Harb also explained that Hezbollah does not just produce counterfeit currency, but false European documents as well. Karaki is a major figure in Hezbollah’s forgery operations – a role that would also allow for the production of forged passports and visa stamps if desired. He offered several varieties of passports including genuine books from Italy and the Czech republic. A few months after the meetings in Florida, Harb and Karaki delivered fraudulent British and Canadian passports to the FBI source using the pictures and biographical information he had provided (Author interview with law enforcement officials, March 11, 2010.)
Hezbollah’s challenge to the EU
These US investigations reveal a global criminal network with a major presence in Europe. Hossam Yaacoub’s arrest and conviction in Cyprus has opened another window into the types of activities that Hezbollah undertakes. He was arrested after performing a surveillance operation on the airport in Cyprus having already helped carry out other ‘missions’ in France and Holland, using his legitimate Swedish passport to act as a courier.
With Hezbollah becoming more active in Europe, the EU has taken an important step in beginning to counter Hezbollah by designating its military wing. But by limiting the designation to Hezbollah’s ‘military wing,’ the EU has effectively undermined its ability to seize any funds under its asset forfeiture regime.
Hezbollah accounts in Europe are not likely to list as account holders ‘Hezbollah military wing.’ Legally, any funds tied to Hezbollah but not expressly linked to its military wing remain untouchable in Europe. Money being fungible, Hezbollah will likely continue soliciting funds in Europe but under the rubric of political and social activities. Siphoning off funds for less altruistic purposes such as the group’s militia or terrorist activities will not be difficult, and therefore its criminal and terrorist activities will remain at high levels in Europe without determined and coordinated action to stop them.

**WHAT YOU WILL DO:** Return the part of the passage on Hezbollah's activity in Europe from "Harb also explained" to "March 11, 2010.)", copied word for word. The items come from a different source than the passage.

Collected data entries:
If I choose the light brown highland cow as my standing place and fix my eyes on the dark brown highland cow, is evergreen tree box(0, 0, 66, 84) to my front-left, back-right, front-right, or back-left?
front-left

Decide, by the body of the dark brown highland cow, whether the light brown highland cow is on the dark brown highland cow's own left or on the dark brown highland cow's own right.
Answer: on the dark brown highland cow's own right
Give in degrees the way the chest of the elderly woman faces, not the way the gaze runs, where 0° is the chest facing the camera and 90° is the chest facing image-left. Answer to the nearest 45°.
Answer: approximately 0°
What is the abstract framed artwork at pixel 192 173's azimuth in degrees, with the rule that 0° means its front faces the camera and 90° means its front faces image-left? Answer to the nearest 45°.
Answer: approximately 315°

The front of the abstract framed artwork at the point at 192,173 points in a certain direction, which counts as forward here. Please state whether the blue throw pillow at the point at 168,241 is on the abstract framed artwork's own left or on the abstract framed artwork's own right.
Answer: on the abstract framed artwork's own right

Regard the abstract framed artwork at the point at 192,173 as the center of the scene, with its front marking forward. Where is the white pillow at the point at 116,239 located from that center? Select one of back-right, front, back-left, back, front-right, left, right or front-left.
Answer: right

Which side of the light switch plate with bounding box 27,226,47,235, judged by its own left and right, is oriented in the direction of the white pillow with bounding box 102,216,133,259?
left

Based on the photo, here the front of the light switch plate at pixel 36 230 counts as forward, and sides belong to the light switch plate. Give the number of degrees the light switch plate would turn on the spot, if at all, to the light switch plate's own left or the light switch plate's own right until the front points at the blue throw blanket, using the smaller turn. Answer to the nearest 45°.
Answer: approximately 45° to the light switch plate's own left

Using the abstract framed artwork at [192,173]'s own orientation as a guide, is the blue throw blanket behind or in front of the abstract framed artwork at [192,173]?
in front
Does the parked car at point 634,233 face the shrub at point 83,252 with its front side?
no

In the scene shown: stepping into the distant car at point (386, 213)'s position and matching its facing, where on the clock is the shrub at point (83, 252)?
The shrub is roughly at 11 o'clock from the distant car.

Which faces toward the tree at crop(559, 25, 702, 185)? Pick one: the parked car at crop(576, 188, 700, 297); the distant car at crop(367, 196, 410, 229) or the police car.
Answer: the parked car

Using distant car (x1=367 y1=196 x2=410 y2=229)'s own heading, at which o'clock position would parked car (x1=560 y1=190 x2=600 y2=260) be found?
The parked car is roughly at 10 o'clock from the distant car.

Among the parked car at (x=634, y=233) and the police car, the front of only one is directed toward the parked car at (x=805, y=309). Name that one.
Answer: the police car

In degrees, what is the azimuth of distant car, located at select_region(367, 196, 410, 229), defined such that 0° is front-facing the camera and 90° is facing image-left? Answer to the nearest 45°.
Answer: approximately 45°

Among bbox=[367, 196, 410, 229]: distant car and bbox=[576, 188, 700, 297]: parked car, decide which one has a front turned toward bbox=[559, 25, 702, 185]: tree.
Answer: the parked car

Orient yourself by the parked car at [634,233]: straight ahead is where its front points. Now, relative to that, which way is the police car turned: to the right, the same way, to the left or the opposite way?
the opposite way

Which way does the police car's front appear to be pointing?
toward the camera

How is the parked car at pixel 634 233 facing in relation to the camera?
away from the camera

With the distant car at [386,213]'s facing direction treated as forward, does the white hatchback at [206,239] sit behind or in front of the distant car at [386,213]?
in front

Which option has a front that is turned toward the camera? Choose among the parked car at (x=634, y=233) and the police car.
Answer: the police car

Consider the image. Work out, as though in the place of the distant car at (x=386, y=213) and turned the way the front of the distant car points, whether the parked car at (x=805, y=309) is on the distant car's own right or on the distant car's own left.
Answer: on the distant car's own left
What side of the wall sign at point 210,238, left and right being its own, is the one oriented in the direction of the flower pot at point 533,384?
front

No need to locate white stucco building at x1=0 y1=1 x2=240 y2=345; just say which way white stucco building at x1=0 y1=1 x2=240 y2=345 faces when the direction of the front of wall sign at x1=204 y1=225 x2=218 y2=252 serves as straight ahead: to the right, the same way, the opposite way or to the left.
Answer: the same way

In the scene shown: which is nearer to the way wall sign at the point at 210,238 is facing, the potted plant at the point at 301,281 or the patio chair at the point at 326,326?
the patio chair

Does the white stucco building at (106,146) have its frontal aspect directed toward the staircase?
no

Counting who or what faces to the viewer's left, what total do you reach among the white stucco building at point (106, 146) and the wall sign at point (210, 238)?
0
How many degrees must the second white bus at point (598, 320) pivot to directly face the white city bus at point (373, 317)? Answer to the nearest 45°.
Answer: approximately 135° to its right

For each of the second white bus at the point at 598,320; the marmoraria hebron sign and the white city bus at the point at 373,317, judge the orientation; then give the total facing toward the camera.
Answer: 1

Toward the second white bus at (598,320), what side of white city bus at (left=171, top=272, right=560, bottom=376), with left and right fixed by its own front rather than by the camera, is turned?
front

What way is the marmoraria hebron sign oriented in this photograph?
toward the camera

**PROBLEM SOLUTION:**
Harb also explained that Hezbollah does not just produce counterfeit currency, but false European documents as well. Karaki is a major figure in Hezbollah’s forgery operations – a role that would also allow for the production of forged passports and visa stamps if desired. He offered several varieties of passports including genuine books from Italy and the Czech republic. A few months after the meetings in Florida, Harb and Karaki delivered fraudulent British and Canadian passports to the FBI source using the pictures and biographical information he had provided (Author interview with law enforcement officials, March 11, 2010.)